Sutton Barton Farmhouse Including Front Garden Railings is a Grade II listed building in the East Devon local planning authority area, England. First listed on 8 March 1988. Farmhouse, country club. 1 related planning application.
Sutton Barton Farmhouse Including Front Garden Railings
- WRENN ID
- ancient-footing-root
- Grade
- II
- Local Planning Authority
- East Devon
- Country
- England
- Date first listed
- 8 March 1988
- Type
- Farmhouse, country club
- Source
- Historic England listing
Description
Sutton Barton Farmhouse Including Front Garden Railings
A farmhouse and country club with origins in the 16th or 17th century, much rebuilt around 1700, with some modernisation around 1970. The building is constructed from exposed local stone rubble with Beerstone ashlar quoins and coping. Stone rubble stacks predominate, mostly with 19th and 20th-century brick chimneyshafts, though one chimneyshaft on the main block to the left of centre, probably dating from around 1700, has panelled sides. The roof is slate, laid over what was formerly thatch.
The main block faces east-south-east with a three-room-and-through-passage plan. The left (south) end room is gable-ended with a stack; it was originally the kitchen with a service stair to the rear. Next to it is the former dining room with an axial stack backing onto the kitchen. On the north side of the passage is a parlour with an axial stack backing onto a crosswing that projects both front and back. This crosswing probably contained the principal rooms, including a principal parlour at the front with a gable-end stack, the main stair at the end of the main block, and another room to the rear (which has a 20th-century flat-roofed extension on its outer side). A two-room service wing projects at right angles to the rear of the kitchen. Some pre-1700 features and plan elements survive, suggesting the house may have been rebuilt in stages while still occupied. The room to the left of the present passage appears to have been the former hall, with the site of the earlier through-passage and service room now occupied by the kitchen. The earlier inner room end was evidently rebuilt and enlarged to form the present passage, parlour, and crosswing. The house is two storeys with attics in the rear service wing and a 19th-century single-storey outshot in front of the front left end.

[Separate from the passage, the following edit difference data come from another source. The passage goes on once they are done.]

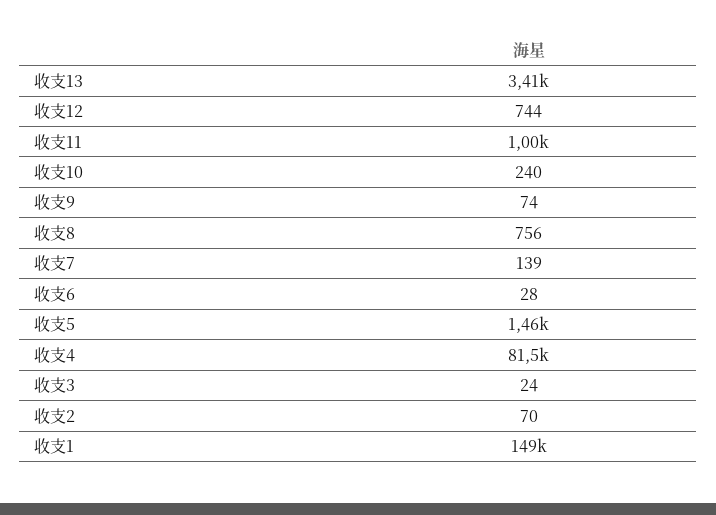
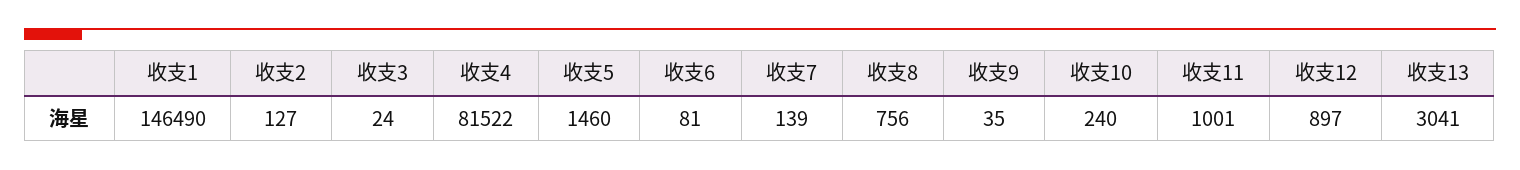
收支13: 3410 -> 3041
收支12: 744 -> 897
收支9: 74 -> 35
收支6: 28 -> 81
收支2: 70 -> 127
收支1: 149000 -> 146490

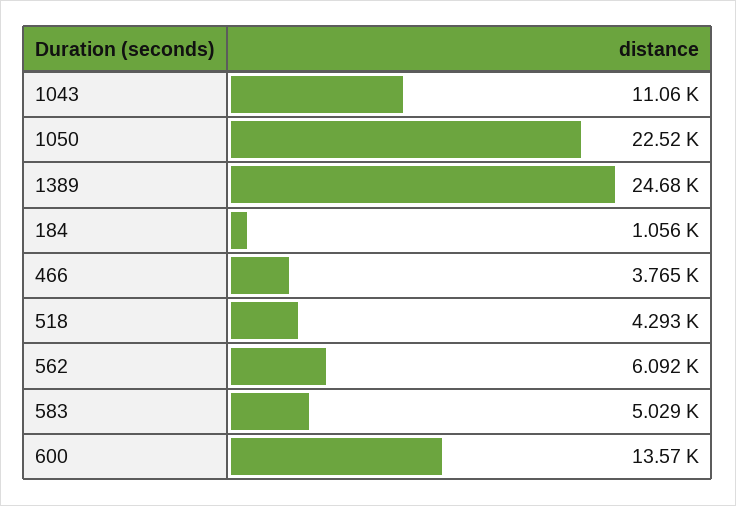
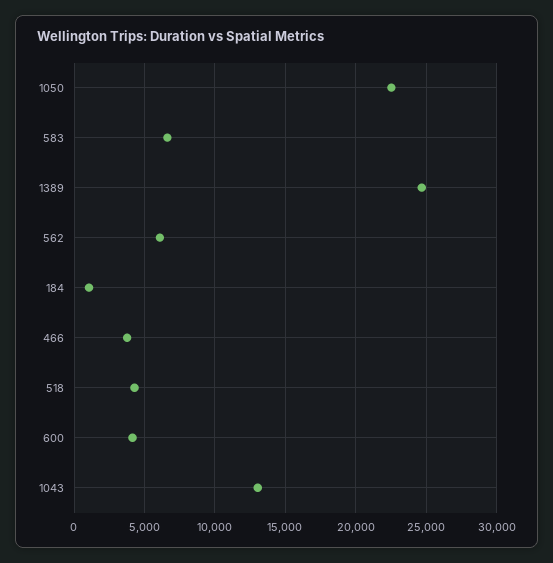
1043: 11060 -> 13000
583: 5029 -> 6500
600: 13570 -> 4000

The front elevation displays a regular seven-window arrangement of 20th-century replacement casements without glazing bars. The right five-window section is symmetrical about the passage front doorway, which still contains its original circa 1700 two-panel door behind a 19th-century gabled porch. At the left end is a 20th-century lean-to porch behind which stands a circa 1700 service doorway containing its original plank door with moulded coverstrips. The doorway still retains its original hood on shaped timber brackets, now incorporated into the porch. The roof and both wing roofs are gable-ended with shaped kneelers and coping. A two-window front faces the inner side of the front part of the crosswing; most windows here are circa 1700 oak mullion-and-transom windows with replacement glass. On the outer side of the crosswing, the stair is lit by a circa 1700 mullion-and-transom window containing rectangular panes of leaded glass. The first-floor windows at the back of the main block are similar, with some containing old green-tinted glass panes. Alongside the stair window is a reset early 17th-century oak three-light window with ovolo-moulded mullions. The main passage rear doorway contains its circa 1700 two-panel door under a contemporary hood.
Though full interior inspection was not available at the time of survey, a large 16th or 17th-century fireplace with a chamfered oak lintel was observed in the dining room, and the main block parlour contains a large bolection chimneypiece of circa 1700. Both these rooms have deeply chamfered axial beams. The circa 1700 staircase survives according to the farmer. The previous list description reports a "banqueting hall with fine ceiling beams and half an original fireplace with the date 1591". Circa 1700 joinery detail is suspected throughout the house.
A narrow strip of garden across the front of the main block is enclosed by a low brick wall with plain 19th-century cast iron railings and brick piers topped with Beerstone pyramid caps.
The property is one of several Marwood family mansions in the area. Sutton was known as Sutuna in the Domesday Book.